I pazienti hanno dai 18 ai 65 anni di cui l’85% donne; l’età media è di 49 anni.

Più della metà dei soggetti inclusi (55%) svolge un’attività lavorativa remunerata; un quarto dei pazienti invece sono casalinghe. Fra i rimanenti, vi sono studenti, pensionati o inabili al lavoro.

«L’inclusione nello studio di soggetti non occupati, ovvero che non svolgono un’attività lavorativa remunerata – spiega la reumatologa dell’ASST Gaetano Pini-CTO –, ha permesso di valutare anche un aspetto spesso sottostimato da studi di questo tipo, ma importante per la vita del singolo paziente: l’impatto dell’artrite sulla capacità lavorativa domestica e sulle attività sociali.

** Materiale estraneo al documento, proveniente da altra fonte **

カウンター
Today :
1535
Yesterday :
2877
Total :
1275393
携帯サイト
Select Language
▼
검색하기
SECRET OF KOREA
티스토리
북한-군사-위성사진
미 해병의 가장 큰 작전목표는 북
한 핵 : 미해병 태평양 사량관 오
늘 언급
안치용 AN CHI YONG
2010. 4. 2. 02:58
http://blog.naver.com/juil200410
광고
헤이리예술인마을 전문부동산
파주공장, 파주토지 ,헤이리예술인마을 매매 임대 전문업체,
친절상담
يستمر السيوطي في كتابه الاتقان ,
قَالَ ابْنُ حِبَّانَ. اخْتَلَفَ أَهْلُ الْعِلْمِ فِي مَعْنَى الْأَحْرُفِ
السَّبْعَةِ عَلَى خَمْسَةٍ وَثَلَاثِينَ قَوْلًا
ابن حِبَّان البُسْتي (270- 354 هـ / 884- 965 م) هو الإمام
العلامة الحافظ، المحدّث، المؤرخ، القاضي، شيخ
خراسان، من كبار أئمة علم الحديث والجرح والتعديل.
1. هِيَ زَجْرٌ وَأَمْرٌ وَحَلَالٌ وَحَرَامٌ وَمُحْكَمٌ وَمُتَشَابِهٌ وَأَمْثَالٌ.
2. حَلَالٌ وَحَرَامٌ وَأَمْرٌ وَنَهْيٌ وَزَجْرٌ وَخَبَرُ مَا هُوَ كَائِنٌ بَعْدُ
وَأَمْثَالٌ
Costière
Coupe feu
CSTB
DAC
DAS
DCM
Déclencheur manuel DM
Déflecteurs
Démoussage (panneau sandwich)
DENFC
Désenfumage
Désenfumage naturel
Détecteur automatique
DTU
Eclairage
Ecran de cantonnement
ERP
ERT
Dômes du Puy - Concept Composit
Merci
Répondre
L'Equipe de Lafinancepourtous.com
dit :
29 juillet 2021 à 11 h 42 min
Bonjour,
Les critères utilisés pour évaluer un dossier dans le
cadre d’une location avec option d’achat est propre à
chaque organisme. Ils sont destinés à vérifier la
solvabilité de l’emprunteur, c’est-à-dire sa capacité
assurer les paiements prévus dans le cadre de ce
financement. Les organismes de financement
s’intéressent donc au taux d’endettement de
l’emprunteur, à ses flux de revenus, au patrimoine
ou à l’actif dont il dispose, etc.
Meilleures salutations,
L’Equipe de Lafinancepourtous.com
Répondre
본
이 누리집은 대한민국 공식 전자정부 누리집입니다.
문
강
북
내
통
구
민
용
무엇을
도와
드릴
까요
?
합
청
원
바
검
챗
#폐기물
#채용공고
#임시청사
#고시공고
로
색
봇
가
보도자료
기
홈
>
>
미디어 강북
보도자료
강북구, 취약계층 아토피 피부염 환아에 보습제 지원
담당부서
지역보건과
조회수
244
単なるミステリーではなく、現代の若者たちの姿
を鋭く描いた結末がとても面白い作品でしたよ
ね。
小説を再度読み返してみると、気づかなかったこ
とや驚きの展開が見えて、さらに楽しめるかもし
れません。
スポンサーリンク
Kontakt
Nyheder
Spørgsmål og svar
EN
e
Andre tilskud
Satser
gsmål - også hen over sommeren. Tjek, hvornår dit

Si pensa inoltre che solo la riduzione della workability nei soggetti occupati abbia un risvolto economico, mentre anche la perdita della capacità lavorativa in ambito domestico può avere un impatto in tale ambito che può essere per esempio misurato come numero di ore in cui si è reso necessario ricorrere a un aiuto esterno per svolgere le attività necessarie per la vita quotidiana».

Nello studio la perdita di produttività lavorativa è stata misurata, per i soggetti occupati, come numero di giorni in cui il paziente è stato assente dal lavoro (assenteismo) o ha avuto una riduzione della produttività al lavoro superiore al 50% (presentismo) nel mese precedente.

Per tutti i soggetti inclusi, inoltre, sono stati calcolati i giorni nei quali il paziente non era in grado di svolgere le attività domestiche o ha constato una ridotta produttività nel lavoro domestico, così come il numero di giorni in cui le attività sociali erano state impedite dalla malattia, nel mese precedente.

Questi parametri sono stati testati nei pazienti con artrite reumatoide prima dell’inizio della terapia con farmaci biologici e dopo 6 e 12 mesi di terapia, mostrando un significativo miglioramento di tutti gli indicatori di produttività lavorativa in seguito al trattamento.